Tying the conversation to current events, Hyman brought up the case of George Floyd. The officer who kneeled on Floyd’s neck, Hyman said, is “the epitome of what law enforcement shouldn’t be.” Hyman highlighted the “ultimate lack of judgment” exercised by the officer, as there was no reason to employ even potentially deadly force in a situation where the officers’ lives were not being threatened. The importance of this precondition was emphasized by Polkosnik earlier in the webinar. 

During the Q&A section, Lockwood recalled a moment in which he witnessed a training officer instruct trainees to claim a suspect was resisting arrest if they feared being charged for using excessive force.
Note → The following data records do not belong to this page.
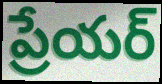
ప్రేయర్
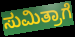
ಸುಮಿತ್ರಾಗೆ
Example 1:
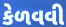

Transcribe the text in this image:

કેળવવી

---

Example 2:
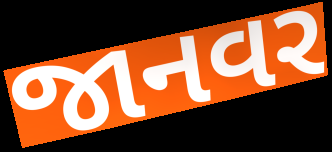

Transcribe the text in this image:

જાનવર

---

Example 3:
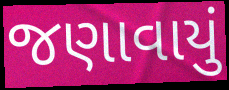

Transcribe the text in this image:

જણાવાયું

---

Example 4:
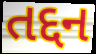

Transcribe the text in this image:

તદ્દન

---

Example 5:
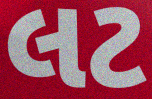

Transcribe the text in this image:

લટ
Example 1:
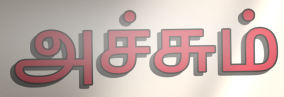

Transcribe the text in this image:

அச்சும்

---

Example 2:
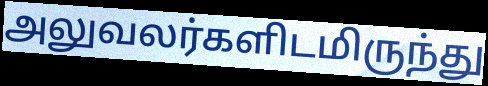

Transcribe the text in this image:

அலுவலர்களிடமிருந்து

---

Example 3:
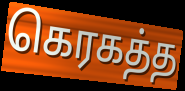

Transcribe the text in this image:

கெரகத்த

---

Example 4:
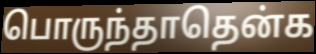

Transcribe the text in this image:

பொருந்தாதென்க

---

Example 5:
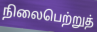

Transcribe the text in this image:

நிலைபெற்றுத்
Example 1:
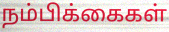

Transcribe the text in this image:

நம்பிக்கைகள்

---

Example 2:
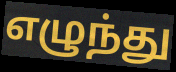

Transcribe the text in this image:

எழுந்து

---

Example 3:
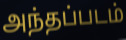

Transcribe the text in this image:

அந்தப்படம்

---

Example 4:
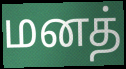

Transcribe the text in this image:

மனத்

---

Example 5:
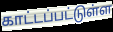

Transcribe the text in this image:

காட்டப்பட்டுள்ள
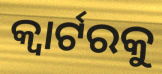
କ୍ୱାର୍ଟରକୁ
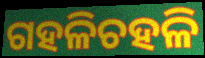
ଗହଳିଚହଳି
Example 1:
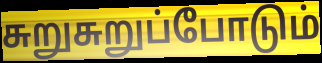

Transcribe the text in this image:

சுறுசுறுப்போடும்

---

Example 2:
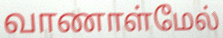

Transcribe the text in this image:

வாணாள்மேல்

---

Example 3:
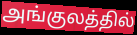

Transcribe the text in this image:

அங்குலத்தில்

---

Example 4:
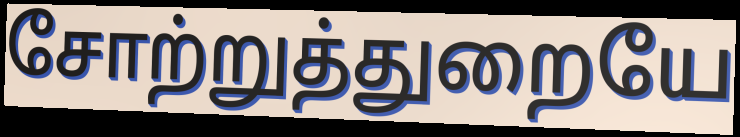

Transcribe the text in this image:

சோற்றுத்துறையே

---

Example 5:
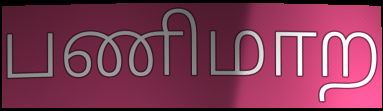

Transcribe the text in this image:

பணிமாற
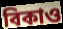
বিকাও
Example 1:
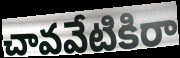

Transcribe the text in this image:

He also argued for the publicization of police records as a means of increasing transparency.

When asked about de-escalation training regimens, Hyman pointed out that many smaller police departments lack both the oversight and resources to effectively implement such programs and regulate officer conduct. “We know of police officers who have been removed from some of the larger departments, simply to end up working in a smaller department,” he said. “And they’ve been removed for excessive force, or some other unethical behavior, and they still end up wearing a badge and a gun elsewhere.”

The influence of implicit biases was also brought up, which all three speakers agreed presented a particularly difficult challenge to police training. “You can educate people to it,” said Polkosnik, “but usually when it’s implicit, [officers] will see themselves as not biased.” To this end, Lockwood suggested that officers should live in the neighborhoods they serve and that the makeup of a police force should, ideally, “mirror” that of its community. 

As with the previous few webinars in the series, Wednesday’s event featured Hamilton Professor Michael Woods, who continued to examine forms of African-American musical expression, this time looking at R&B.